Artigo de Bernardino Soares na «Capital»

«A mentira»

Meio mundo acompanha o sarilho em que está metido o Primeiro-ministro Tony Blair a propósito da falsidade das justificações dadas ao Parlamento e ao povo britânico. O caso complicou-se com a morte do perito governamental em armas químicas e biológicas que denunciou a falcatrua à BBC, pondo a nu toda a manobra de falsificação do governo britânico para justificar as suas opções belicistas. Uma comissão de inquérito parlamentar está a investigar o caso e já há quem diga que Blair devia apresentar a demissão.

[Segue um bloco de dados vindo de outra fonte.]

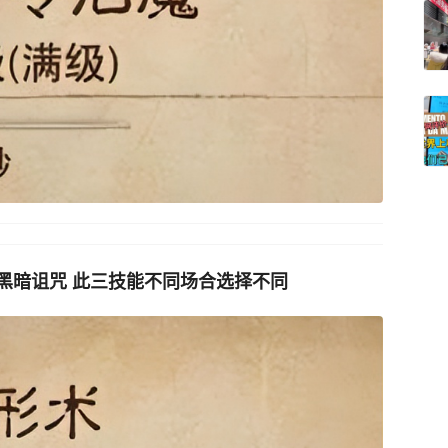
黑暗诅咒 此三技能不同场合选择不同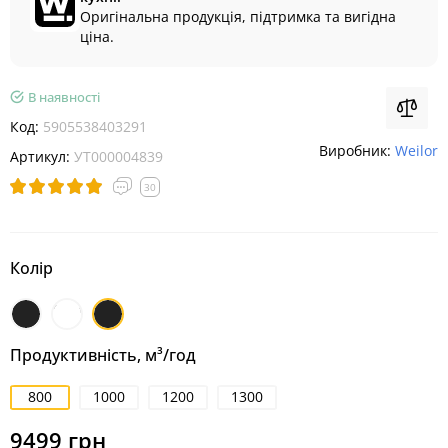
Оригінальна продукція, підтримка та вигідна
ціна.
В наявності
Код:
5905538403291
Виробник:
Weilor
Артикул:
УТ000004839
30
Колір
Чорний
Білий
Чорний
матовий
Продуктивність, м³/год
800
1000
1200
1300
9499 грн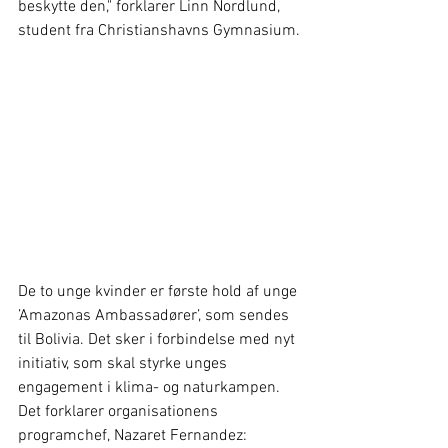
beskytte den," forklarer Linn Nordlund, 
student fra Christianshavns Gymnasium.
De to unge kvinder er første hold af unge 
’Amazonas Ambassadører’, som sendes 
til Bolivia. Det sker i forbindelse med nyt 
initiativ, som skal styrke unges 
engagement i klima- og naturkampen. 
Det forklarer organisationens 
programchef, Nazaret Fernandez: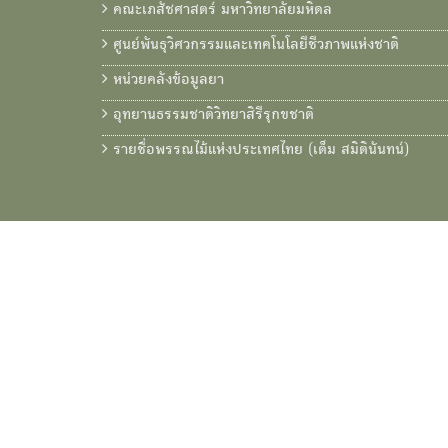
คณะเภสัชศาสตร์ มหาวิทยาลัยมหิดล
ศูนย์พันธุวิศวกรรมและเทคโนโลยีชีวภาพแห่งชาติ
หน่วยคลังข้อมูลยา
อุทยานธรรมชาติวิทยาสิรีรุกขชาติ
รายชื่อพรรณไม้แห่งประเทศไทย (เต็ม สมิตินันทน์)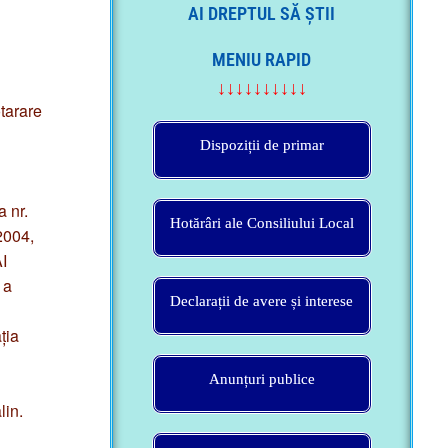
MENIU RAPID
↓↓↓↓↓↓↓↓↓↓
tarare
Dispoziții de primar
a nr.
Hotărâri ale Consiliului Local
/2004,
AI
 a
Declarații de avere și interese
ția
Anunțuri publice
lin.
Somații publice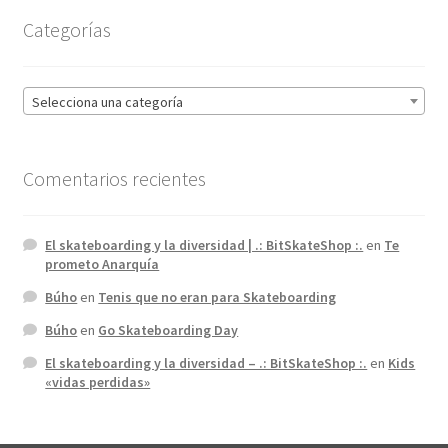
Categorías
Selecciona una categoría
Comentarios recientes
El skateboarding y la diversidad | .: BitSkateShop :.
en
Te
prometo Anarquía
Búho
en
Tenis que no eran para Skateboarding
Búho
en
Go Skateboarding Day
El skateboarding y la diversidad – .: BitSkateShop :.
en
Kids
«vidas perdidas»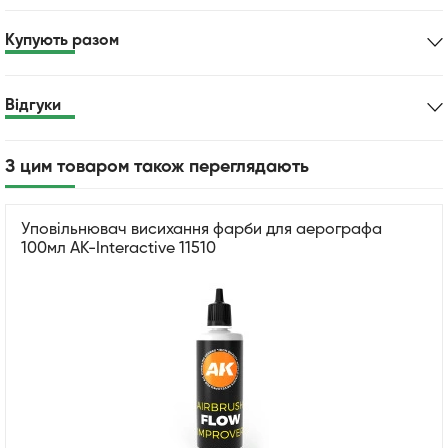
Купують разом
Відгуки
З цим товаром також переглядають
Уповільнювач висихання фарби для аерографа
100мл AK-Interactive 11510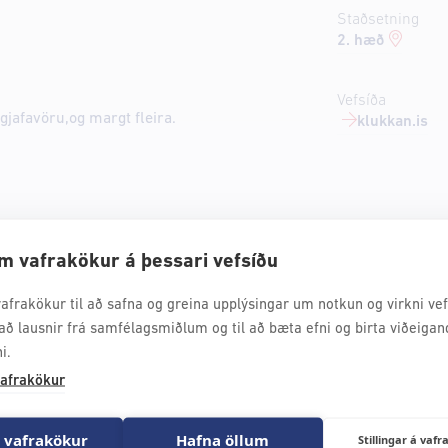
Staðsetning
2. hæð
Vefsíða
 gjafavöru,og margt fleira.
klukkan.is
m vafrakökur á þessari vefsíðu
afrakökur til að safna og greina upplýsingar um notkun og virkni vefs
að lausnir frá samfélagsmiðlum og til að bæta efni og birta viðeigan
i.
afrakökur
 vafrakökur
Hafna öllum
Stillingar á va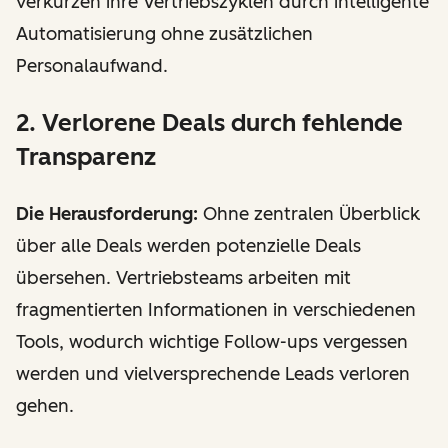
verkürzen ihre Vertriebszyklen durch intelligente
Automatisierung ohne zusätzlichen
Personalaufwand.
2. Verlorene Deals durch fehlende
Transparenz
Die Herausforderung:
Ohne zentralen Überblick
über alle Deals werden potenzielle Deals
übersehen. Vertriebsteams arbeiten mit
fragmentierten Informationen in verschiedenen
Tools, wodurch wichtige Follow-ups vergessen
werden und vielversprechende Leads verloren
gehen.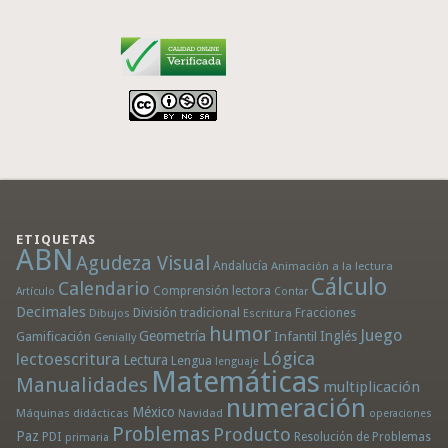
ETIQUETAS
ABN
Agudeza Visual
Andalucía
Animación a la lectura
Cálculo
Calendario
Comprensión lectora
Artículo
Contar
Decimales
División tradicional
Fracciones
Dibujos
Escritura
humor
Juego
Geometría
Infantil
Inglés
Gamificación
Genially
Lógica
lectoescritura
Lectura
Lengua
lenguaje
Matemáticas
Manualidades
multiplicación
numeración
México
Máquinas didácticas
Navidad
operaciones
Problemas
Producto
Paz
PDI
Resolución de Problemas
primaria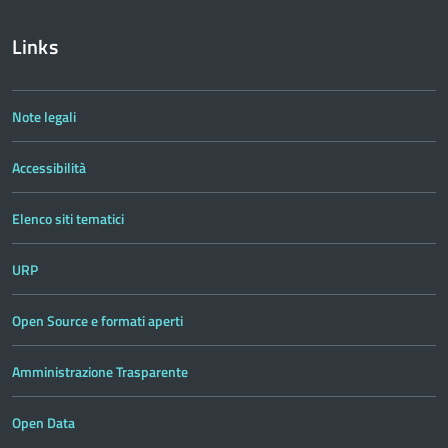
Links
Note legali
Accessibilità
Elenco siti tematici
URP
Open Source e formati aperti
Amministrazione Trasparente
Open Data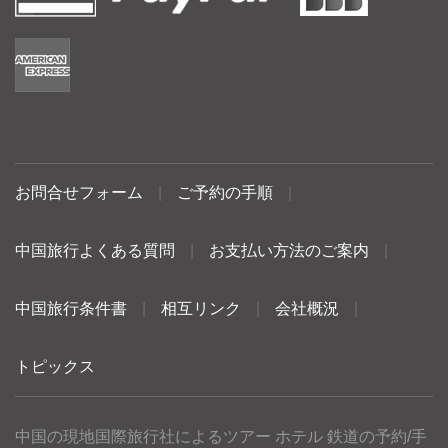
お問合せフォーム
|
ご予約の手順
|
中国旅行よくある質問
|
お支払い方法のご案内
|
中国旅行条件書
|
相互リンク
|
会社概況
|
トピックス
中国の現地国際旅行社によるツアー ホテル 鉄道の予約/手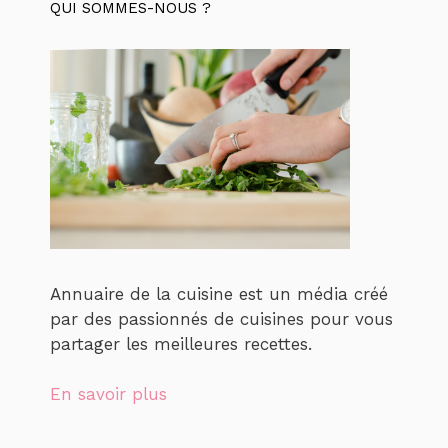
QUI SOMMES-NOUS ?
Annuaire de la cuisine est un média créé
par des passionnés de cuisines pour vous
partager les meilleures recettes.
En savoir plus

Também nos Estados Unidos da América vários responsáveis da administração Bush já assumiram que o pretexto invocado não era verdadeiro. E a própria CIA terá recusado dar credibilidade às “provas” apresentadas. Nada disso impediu Bush de sustentar a criminosa intervenção militar nessa mentira.

Contudo a mentira sobre a existência certa das armas de destruição massiva na posse do Iraque de Saddam não foi dita só em inglês. Foi repetida em outras línguas com o mesmo descaramento. E também se mentiu em português.

Várias vezes ouvimos Durão Barroso e Martins da Cruz, em declarações públicas e na Assembleia da República, a justificar o apoio dado à intervenção unilateral dos Estados Unidos e do Reino Unido com a existência no Iraque de armas de destruição massiva.

Com a invasão do Iraque acabou por se demonstrar que aquelas justificações não tinham qualquer fundamento e que eram apenas uma enorme manobra de propaganda. Os mais optimistas terão então admitido que o nosso Primeiro tinha sido enganado pelos aliados. Só que o tempo foi passando sem qualquer pedido de explicações e tornou-se inegável, mesmo para os mais crédulos, que também o Governo português tinha utilizado a mentira para justificar a sua posição no conflito com o Iraque.

Não se trata aqui já da divergência de opiniões em relação à invasão do Iraque, que pela nossa parte consideramos ter sido injusta e ilegítima. Nem da discordância que tivemos com a posição de vassalagem perante o império americano que caracterizou a posição oficial portuguesa neste conflito. Nem da critica ao inaceitável envio de militares da GNR para o Iraque, participando na ocupação de um país soberano.

Do que se trata é de uma mentira, dita com todo o descaramento ao país e aos portugueses e até hoje não explicada.

Temos assim um Primeiro-ministro e um Governo que mentem ao país e ao parlamento, invocando uma falsa razão para envolver o país numa guerra ilegítima e à revelia das Nações Unidas, e que perante a evidência da mentira não se sentem na obrigação de dar qualquer explicação.

Ora esta matéria não pode passar sem um sobressalto de indignação democrática. E pela exigência de que, mesmo tarde, alguma explicação seja dada aos portugueses.